> TASK DESCRIPTION
From the entries below, please output exactly the lines starting at the one containing "left eye: (488, 309)" and ending at the one containing "right ankle: (603, 419)", both included.

··· MATERIAL FOR THIS EXERCISE ···

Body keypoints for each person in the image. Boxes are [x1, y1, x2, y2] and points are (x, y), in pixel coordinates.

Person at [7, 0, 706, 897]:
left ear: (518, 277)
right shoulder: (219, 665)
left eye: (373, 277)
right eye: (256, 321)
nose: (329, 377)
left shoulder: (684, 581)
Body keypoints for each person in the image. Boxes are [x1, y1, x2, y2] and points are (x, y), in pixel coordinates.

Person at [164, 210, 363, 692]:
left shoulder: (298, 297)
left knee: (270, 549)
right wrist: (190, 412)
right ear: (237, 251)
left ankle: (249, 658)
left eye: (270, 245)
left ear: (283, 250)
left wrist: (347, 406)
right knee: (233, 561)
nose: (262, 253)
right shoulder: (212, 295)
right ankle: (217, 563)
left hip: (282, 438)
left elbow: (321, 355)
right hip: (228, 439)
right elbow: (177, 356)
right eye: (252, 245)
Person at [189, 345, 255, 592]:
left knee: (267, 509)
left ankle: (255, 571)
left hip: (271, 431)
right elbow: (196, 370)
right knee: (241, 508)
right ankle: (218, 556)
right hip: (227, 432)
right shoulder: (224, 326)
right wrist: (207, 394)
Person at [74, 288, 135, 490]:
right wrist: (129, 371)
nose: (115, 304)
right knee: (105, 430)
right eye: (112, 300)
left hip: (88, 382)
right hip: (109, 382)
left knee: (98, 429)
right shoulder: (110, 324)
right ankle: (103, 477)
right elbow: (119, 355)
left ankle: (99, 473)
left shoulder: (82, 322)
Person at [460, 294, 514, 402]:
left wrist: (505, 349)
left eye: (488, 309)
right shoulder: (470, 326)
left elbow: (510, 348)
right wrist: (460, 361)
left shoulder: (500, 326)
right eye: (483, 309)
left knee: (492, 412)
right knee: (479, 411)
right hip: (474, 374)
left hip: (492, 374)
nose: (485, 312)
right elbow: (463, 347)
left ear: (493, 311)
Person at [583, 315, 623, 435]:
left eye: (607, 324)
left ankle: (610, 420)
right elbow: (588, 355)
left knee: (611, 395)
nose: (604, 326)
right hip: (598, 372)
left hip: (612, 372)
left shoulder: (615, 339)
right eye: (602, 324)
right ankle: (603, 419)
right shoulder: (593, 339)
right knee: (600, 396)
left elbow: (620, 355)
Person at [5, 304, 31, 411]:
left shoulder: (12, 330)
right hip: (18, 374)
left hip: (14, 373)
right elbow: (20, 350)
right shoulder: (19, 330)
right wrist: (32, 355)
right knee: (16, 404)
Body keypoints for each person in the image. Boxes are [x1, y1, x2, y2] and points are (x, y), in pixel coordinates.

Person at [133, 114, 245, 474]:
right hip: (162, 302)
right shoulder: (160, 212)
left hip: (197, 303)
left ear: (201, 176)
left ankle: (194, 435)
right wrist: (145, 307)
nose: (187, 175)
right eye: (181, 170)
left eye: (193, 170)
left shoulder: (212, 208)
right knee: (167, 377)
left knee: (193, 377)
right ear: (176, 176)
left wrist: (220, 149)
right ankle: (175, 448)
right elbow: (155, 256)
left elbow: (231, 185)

···

> EXPECTED ANSWER
left eye: (488, 309)
right shoulder: (470, 326)
left elbow: (510, 348)
right wrist: (460, 361)
left shoulder: (500, 326)
right eye: (483, 309)
left knee: (492, 412)
right knee: (479, 411)
right hip: (474, 374)
left hip: (492, 374)
nose: (485, 312)
right elbow: (463, 347)
left ear: (493, 311)
Person at [583, 315, 623, 435]:
left eye: (607, 324)
left ankle: (610, 420)
right elbow: (588, 355)
left knee: (611, 395)
nose: (604, 326)
right hip: (598, 372)
left hip: (612, 372)
left shoulder: (615, 339)
right eye: (602, 324)
right ankle: (603, 419)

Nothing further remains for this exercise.